Week In Review: Design, Low Power

Interconnect modeling; 56G Ethernet PHY; FPGA timing in the cloud; EDA, IP sales up.


Tools & IP
Cadence uncorked the latest version of the Sigrity signal integrity analysis family of tools, adding a 3D design and 3D analysis environment integrated with Allegro PCB tools that allows users to import mechanical structures, such as cables and connectors, and merge them with the PCB for modeling and optimization as one structure. It also adds full Rigid-Flex PCB extraction from a single layout database and faster IC package modeling.

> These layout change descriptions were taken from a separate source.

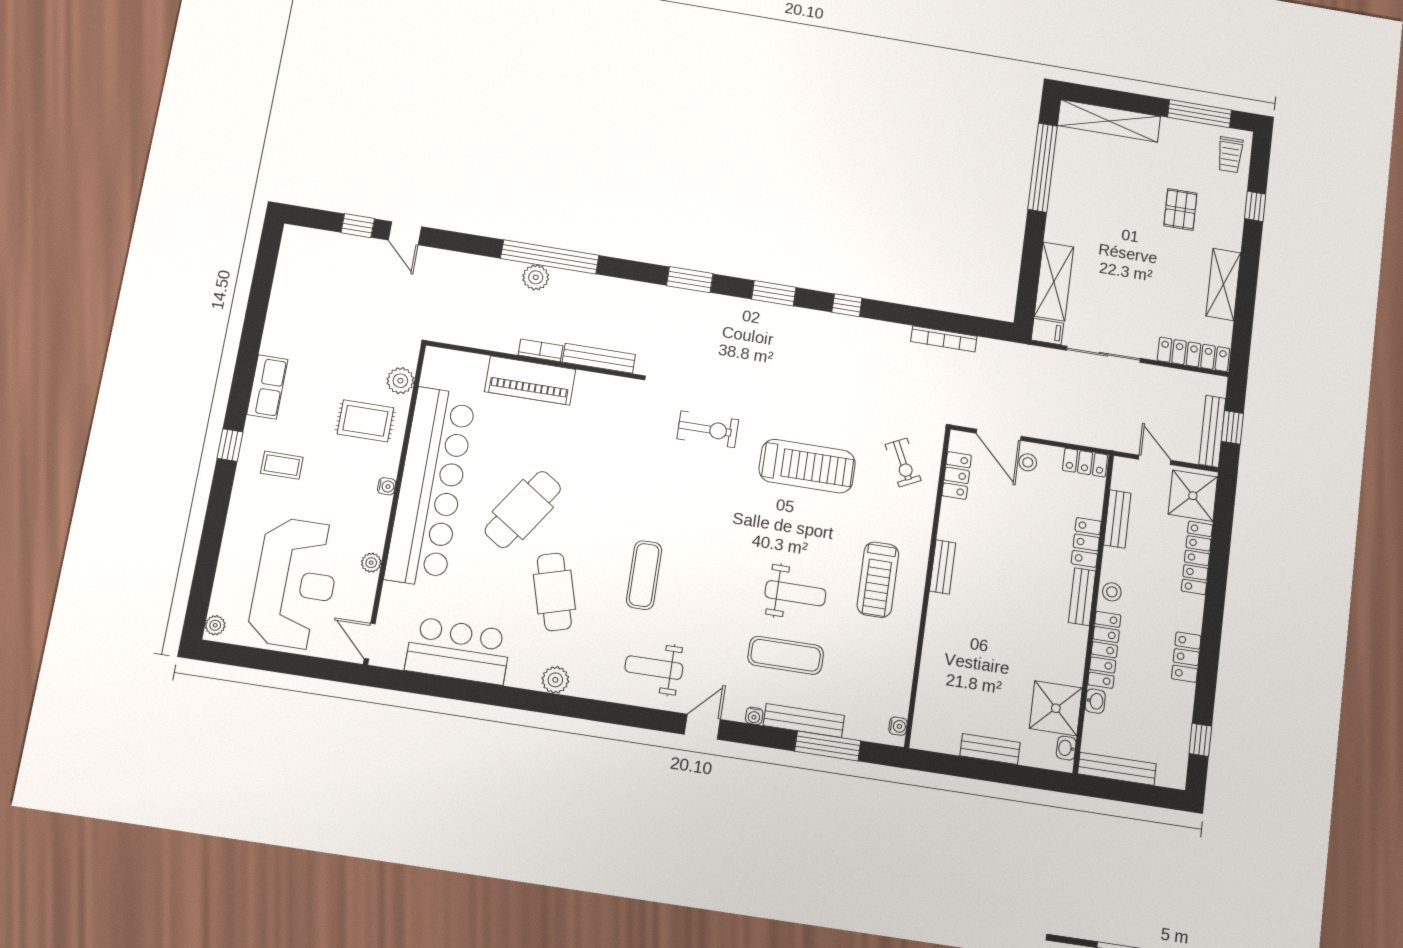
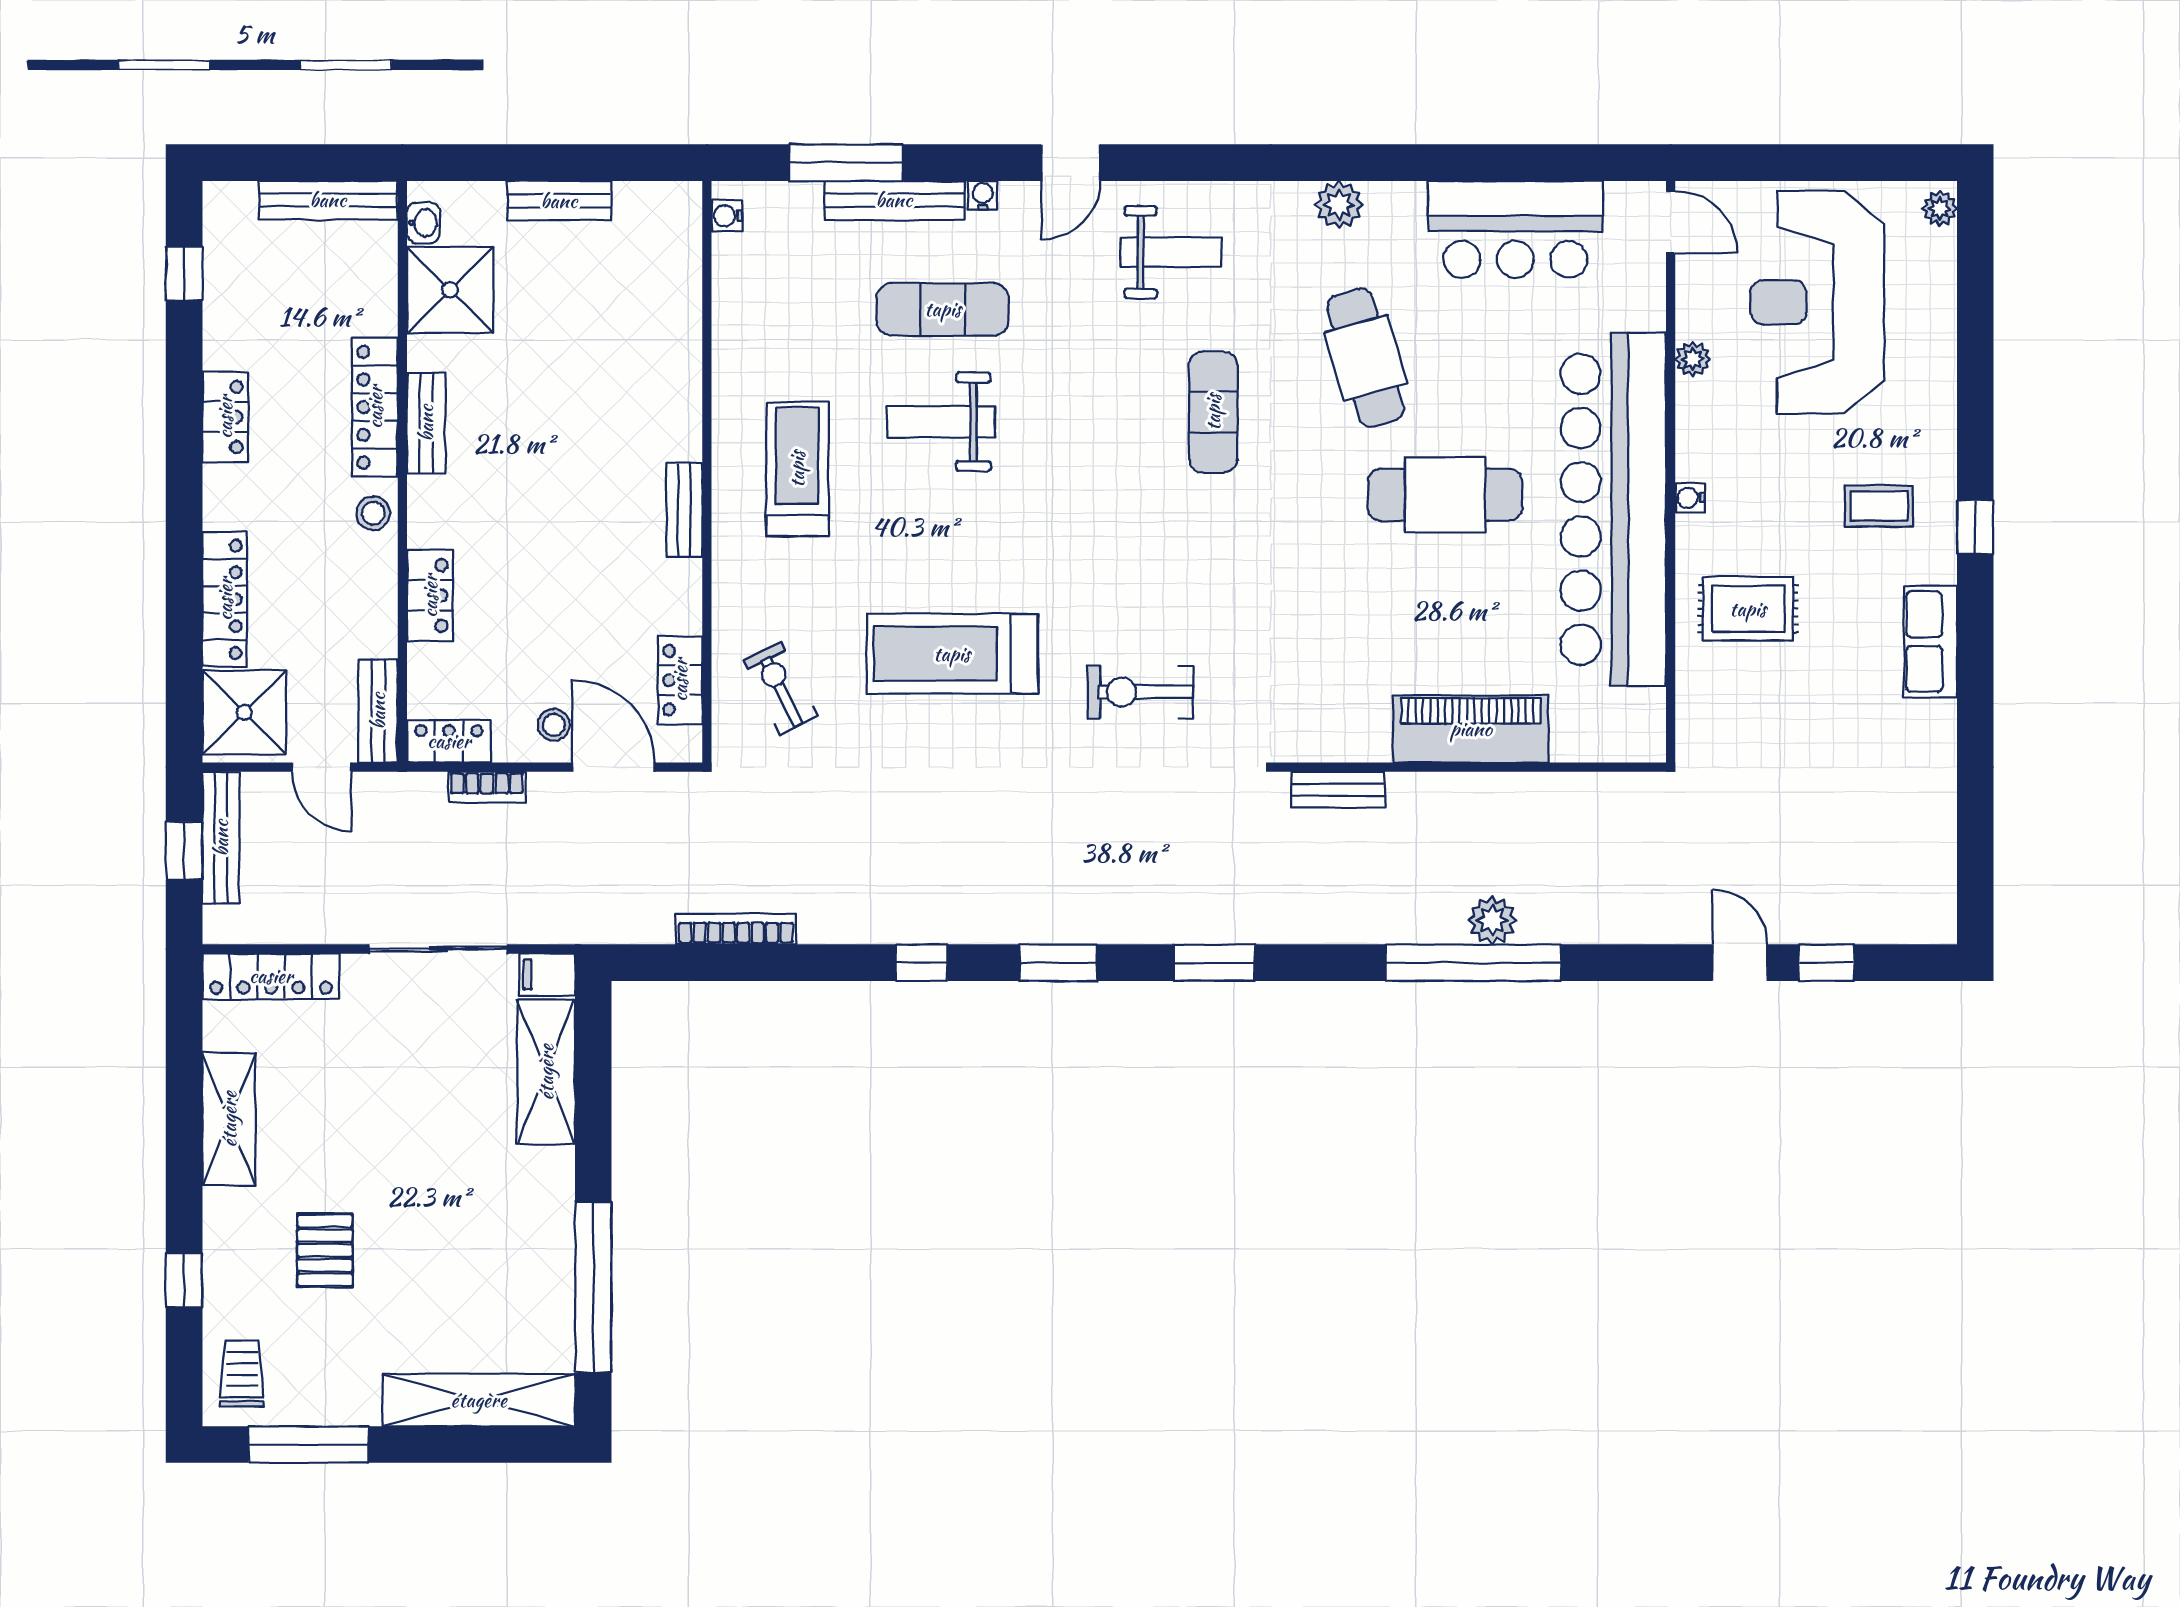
bookcase: (541, 350) -> (487, 787), moved
bench: (599, 358) -> (1338, 790), width x0.73
plant: (400, 381) -> (1700, 691), removed
cafe table: (523, 509) -> (1445, 495), turned 56
bench: (1117, 519) -> (378, 711), moved
bench: (1082, 597) -> (426, 423), moved
washbasin: (1095, 701) -> (381, 313), removed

Synopsys debuted 56G Ethernet PHY IP targeting 400Gbps hyperscale data center SoCs. The PHY supports single and aggregated link rates from 10G to 400G Ethernet while meeting the PAM-4 and NRZ signaling. The receiver features a multi-loop clock and data recovery circuit for better jitter performance, as well as a full-featured DSP.

Cadence also updated its Voltus IC Power Integrity Solution with an extensively parallel algorithm option employing distributed processing technology for power grid signoff at advanced nodes According to the company, the new algorithm provides performance improvements up to 5X and works on giga-scale designs. It has been used by HiSilicon to sign off mobile and HPC production designs.

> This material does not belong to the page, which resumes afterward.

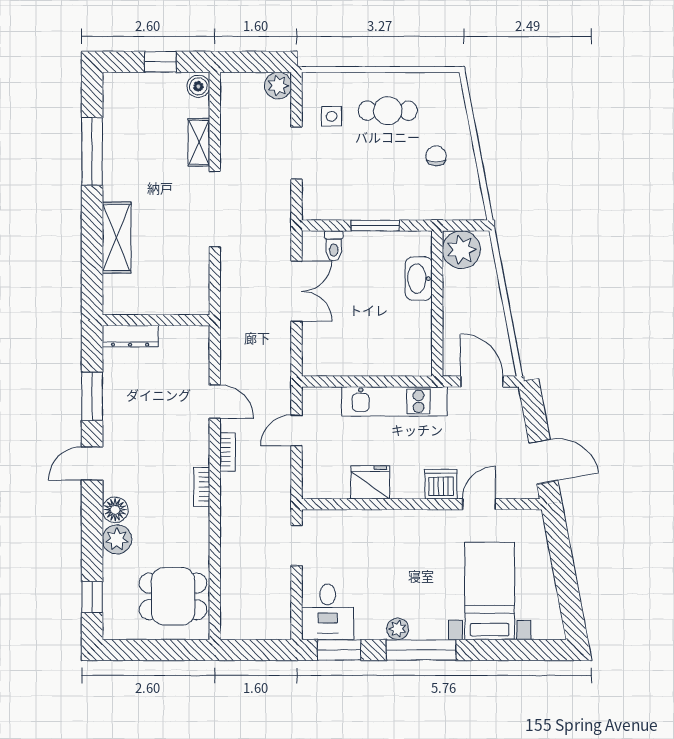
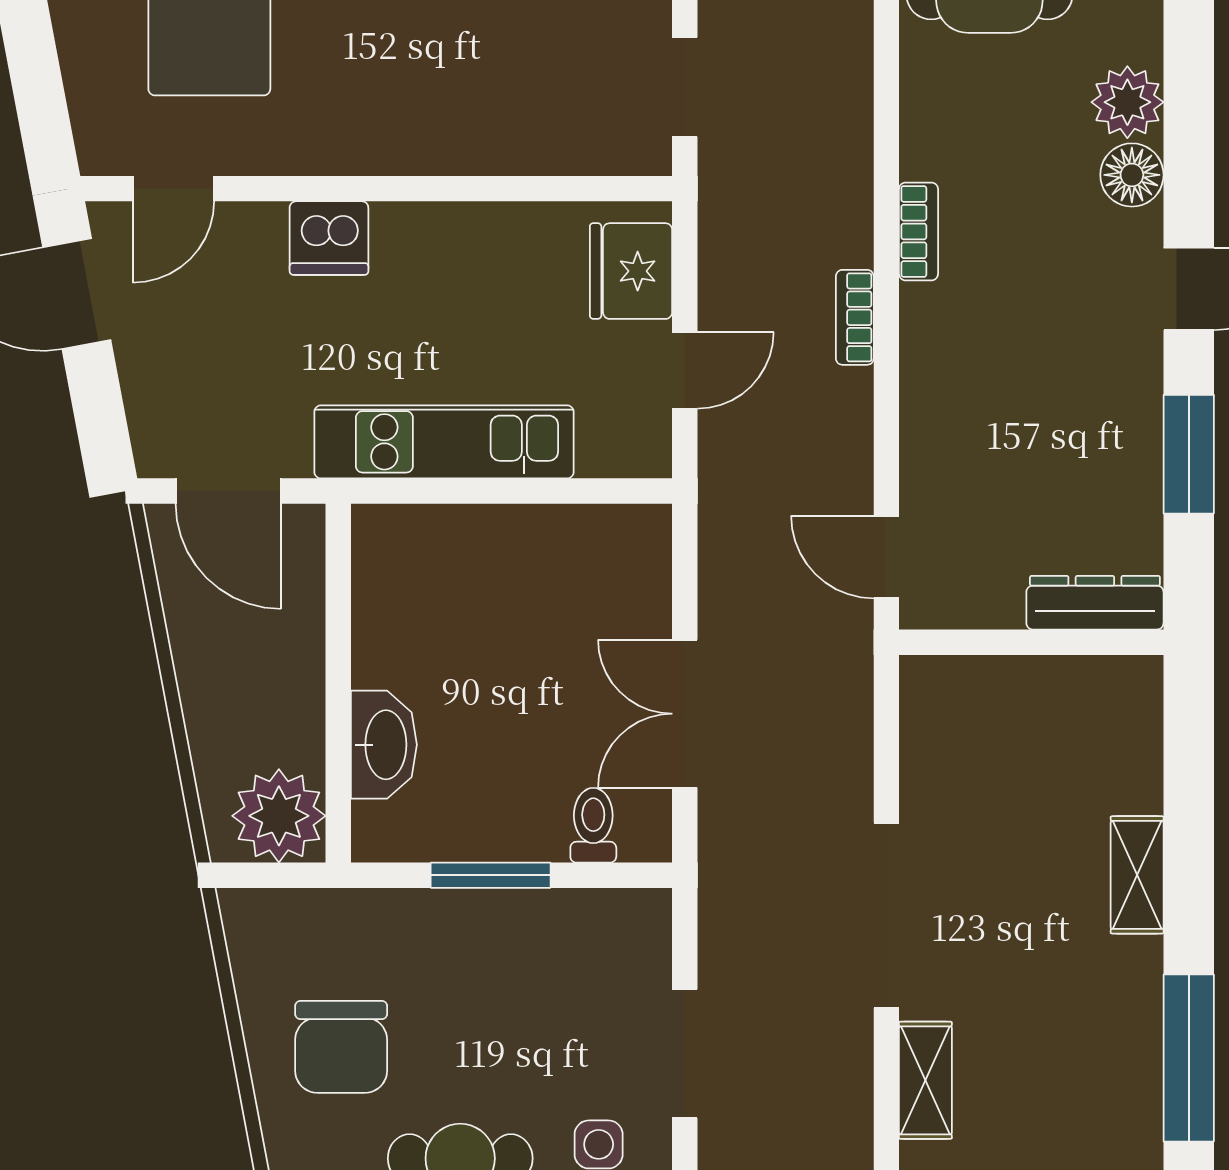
chair: (436, 156) -> (341, 1047), width x1.87, depth x1.87
shelving: (117, 238) -> (1137, 875), width x0.67, depth x0.75
door: (215, 402) -> (886, 557), moved
fridge: (370, 482) -> (631, 271), moved, turned 90
door: (479, 504) -> (173, 189), moved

Plunify launched its FPGA timing and analytics tool, InTime, on the Plunify Cloud platform for on-demand development, optimization, testing and deployment of Xilinx FPGAs using the Vivado Design Suite. The Plunify Cloud plugin for Vivado allows users to offload compute-intensive builds to the cloud or directly access a preloaded cloud machine.

Dolphin Integration released a new free version of its IDE supporting RISC-V microcontrollers. The new release includes support for more RISC-V ISA extensions as well as a stack-unwinding tool in the debug toolbox and new pre-defined MCU subsystems for the company’s RV32 Tornado SoC.

C-SKY Microsystems, part of Alibaba, licensed UltraSoC’s embedded analytics technology for use in SoCs targeting AI-based applications. The companies plan a long-term partnership.

A team from Cadence, Carnegie Mellon University, and Nvidia will be part of DARPA’s Intelligent Design of Electronic Assets (IDEA) program aimed at creating an automated, unified layout generator for mixed-signal integrated circuits, systems-in-package, and printed circuit boards.

EDA and IP revenues reached $2.309 billion in the first quarter of 2018, up 7.8% from Q1 2017, according to the ESD Alliance’s Market Statistics Service. The four-quarters moving average rose 9.1%. Every product category and region showed positive growth, with double digit increases for both IC Physical Design & Verification (19.3%) and PCB & MCM (13.8%). Hiring remains strong, with tracked companies reporting 41,110 employees, up 10.4% from the same time last year and 2.9% from the previous quarter.

Cadence reported second quarter 2018 financial results with revenue of $518 million. On a GAAP basis, net income was $0.27 per share, while non-GAAP income was $0.45 per share. The company recently adopted new reporting standards; under the prior system, income for the quarter was $515 million, up 7.5%. GAAP earnings were $0.26 per share, up 4%, and non-GAAP earnings were $0.44 per share, up 29.4%. “Multiple technology waves, especially machine learning, are driving increased design activity,” noted Cadence CEO Lip-Bu Tan.